I know this is an old post, but hear me out before you flame me. 

I have a good knowledge of suspension dynamics, and I have also live through the worst wheel bearing issues in my A4. My A4 used to eat wheel bearings for breakfast, and I decided to find out why. 

If you lower your car, or have generally worn shocks and springs, your car is going to sit lower, right? Well, when your car sits lower, you get some nasty negative camber in your wheels. This is why there are suspension adjustments built into vehicles by the manufacturer, usually aligning the wheels will solve this. But, there is a certain amount of fudge-factor when the shop aligns your tires.

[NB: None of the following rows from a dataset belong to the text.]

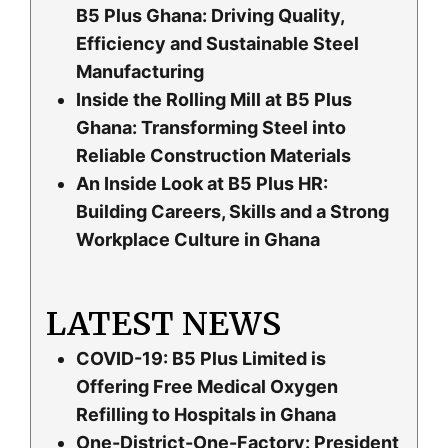
B5 Plus Ghana: Driving Quality,
Efficiency and Sustainable Steel
Manufacturing
Inside the Rolling Mill at B5 Plus
Ghana: Transforming Steel into
Reliable Construction Materials
An Inside Look at B5 Plus HR:
Building Careers, Skills and a Strong
Workplace Culture in Ghana
LATEST NEWS
COVID-19: B5 Plus Limited is
Offering Free Medical Oxygen
Refilling to Hospitals in Ghana
One-District-One-Factory: President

Now, think of negative camber. The tops of your wheels are closer to eachother than the bottoms, right? Now think of how your axle fits into the hub, and the bearing inside of that hub. The wheel, hub and bearing are all one piece, and the axle is supposed to be in line with the bearings axis of rotation. Now, when you have negative camber, the axis or rotation is slightly changed, the axle is now maybe 1-3 degrees off center. When you apply force to the axle to turn the wheel, you are actually putting shear-stresses on that bearing, because the axle is off of the center or rotation. If it were perfectly on center, the load force would be perpindicular to the bearings axis or rotation, which is what they are designed for. 

Wheel bearings were not designed nor can handle shear-stresses. Obviously they do handle some of those forces during driving, but if you have a constant negative camber it will cause premature wear on the bearing (not to mention your tires), causing it to fail.

I hope this helps, and people take this into consideration when lowering their car. 

-Brian


----------